As far as treatments go, it’s important to realise that just like the scars themselves, there are many types.
“Treatment is not one-size-fits-all for one type of scar, nor for one type of skin,” Skelsey said. “And certain kinds of skin cancers can be missed when the diagnosis is considered just to be a scar.”
What You Shouldn’t Do
Just as many of our mothers instructed, you should never pick at a wound.
“You’re traumatising it. The more you pull, the more tension increases,” Rossi said. While there are all kinds of hacks in TikTok on how to improve scars, Rossi said that most really shouldn’t be tried on your own; specifically microneedling or injections.
“I mean, the concept is there, we can do it in the office, but they’re not great to try it at home,” Rossi said.
Then there are antibiotic ointments (used on wounds to prevent infection), which Wall refers to as her nemesis.
“So many people become allergic to them,” she said, “and then on top of the scar that you’re trying to heal you have red, itchy, bumpy rashes.”
There are also things that don’t harm, but don’t particularly help either, like butter, vitamin E and collagen supplements, Wall said. “None of that has been proven to be helpful in improving a scar,” she said.

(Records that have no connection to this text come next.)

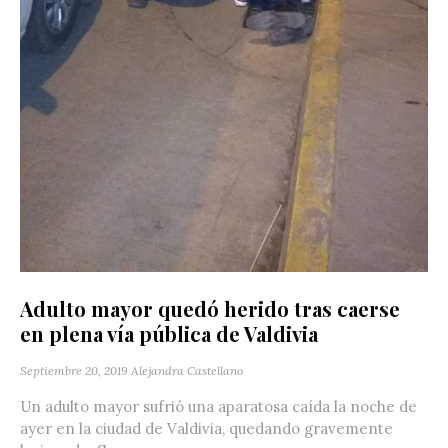
Adulto mayor quedó herido tras caerse
en plena vía pública de Valdivia
Septiembre 20, 2019
Alejandra Castellano
Un adulto mayor sufrió una aparatosa caída la noche de
ayer en la ciudad de Valdivia, quedando gravemente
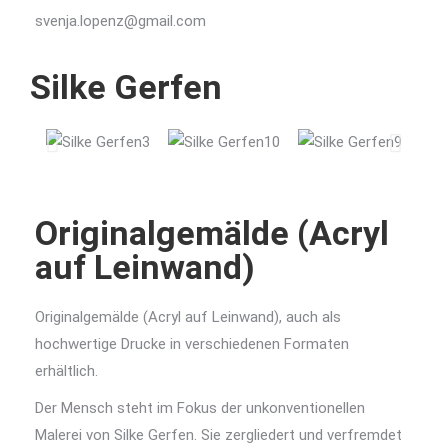
svenja.lopenz@gmail.com
Silke Gerfen
Originalgemälde (Acryl
auf Leinwand)
Originalgemälde (Acryl auf Leinwand), auch als
hochwertige Drucke in verschiedenen Formaten
erhältlich.
Der Mensch steht im Fokus der unkonventionellen
Malerei von Silke Gerfen. Sie zergliedert und verfremdet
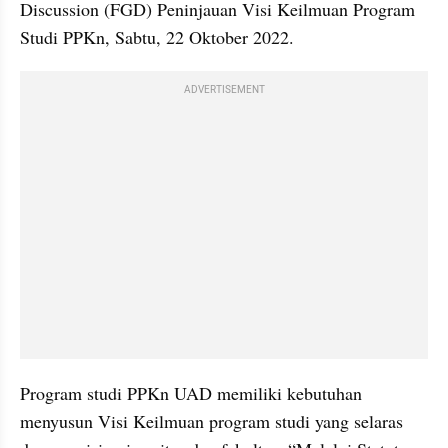
Discussion (FGD) Peninjauan Visi Keilmuan Program 
Studi PPKn, Sabtu, 22 Oktober 2022.
ADVERTISEMENT
Program studi PPKn UAD memiliki kebutuhan 
menyusun Visi Keilmuan program studi yang selaras 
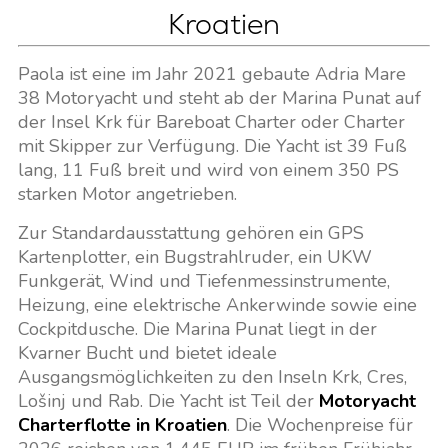
Kroatien
Paola ist eine im Jahr 2021 gebaute Adria Mare
38 Motoryacht und steht ab der Marina Punat auf
der Insel Krk für Bareboat Charter oder Charter
mit Skipper zur Verfügung. Die Yacht ist 39 Fuß
lang, 11 Fuß breit und wird von einem 350 PS
starken Motor angetrieben.
Zur Standardausstattung gehören ein GPS
Kartenplotter, ein Bugstrahlruder, ein UKW
Funkgerät, Wind und Tiefenmessinstrumente,
Heizung, eine elektrische Ankerwinde sowie eine
Cockpitdusche. Die Marina Punat liegt in der
Kvarner Bucht und bietet ideale
Ausgangsmöglichkeiten zu den Inseln Krk, Cres,
Lošinj und Rab. Die Yacht ist Teil der
Motoryacht
Charterflotte in Kroatien
. Die Wochenpreise für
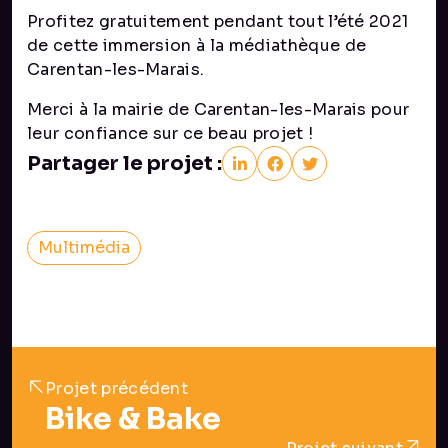
Profitez gratuitement pendant tout l’été 2021
de cette immersion à la médiathèque de
Carentan-les-Marais.
Merci à la mairie de Carentan-les-Marais pour
leur confiance sur ce beau projet !
Partager le projet :
Multimédia
Projet précédent
Bike & Bake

Healing That Goes Deeper Than The Skin
Scars often carry an emotional component, one that can persist even after the physical appearance of the scar has been improved.
Rossi sees a lot of scars after surgery, including breast cancer scars. He also sees patients who have self-harm scars.
“A scar can remind people of disease or something traumatic that happened to them,” he said. “Not only do we try to improve the aesthetic appearance, but the emotional as well.”
Working with a psychologist or psychiatrist can help in this aspect, as can trying to get rid of the actual scar. While a laser won’t fix the underlying problem, it can help people move forward from the past, Rossi said.
Wall shared about a patient who was in the military and had been struck by an explosive device in Afghanistan. She had shrapnel scars all over her face that were not visible to most people. But when looking in the mirror, all she could think about was what had happened and how traumatic the experience had been.
In another instance, Wall had a woman with scars from bilateral mastectomies. “She was devastated with the different colour of the scar even though it was barely noticeable. I think that the circumstances surrounding what caused the scar and the personality of the patient really makes a difference,” Wall said.
All of this is to say that scars, like the skin beneath them, are multi-layered. And you are the only one truly qualified to decide their fate.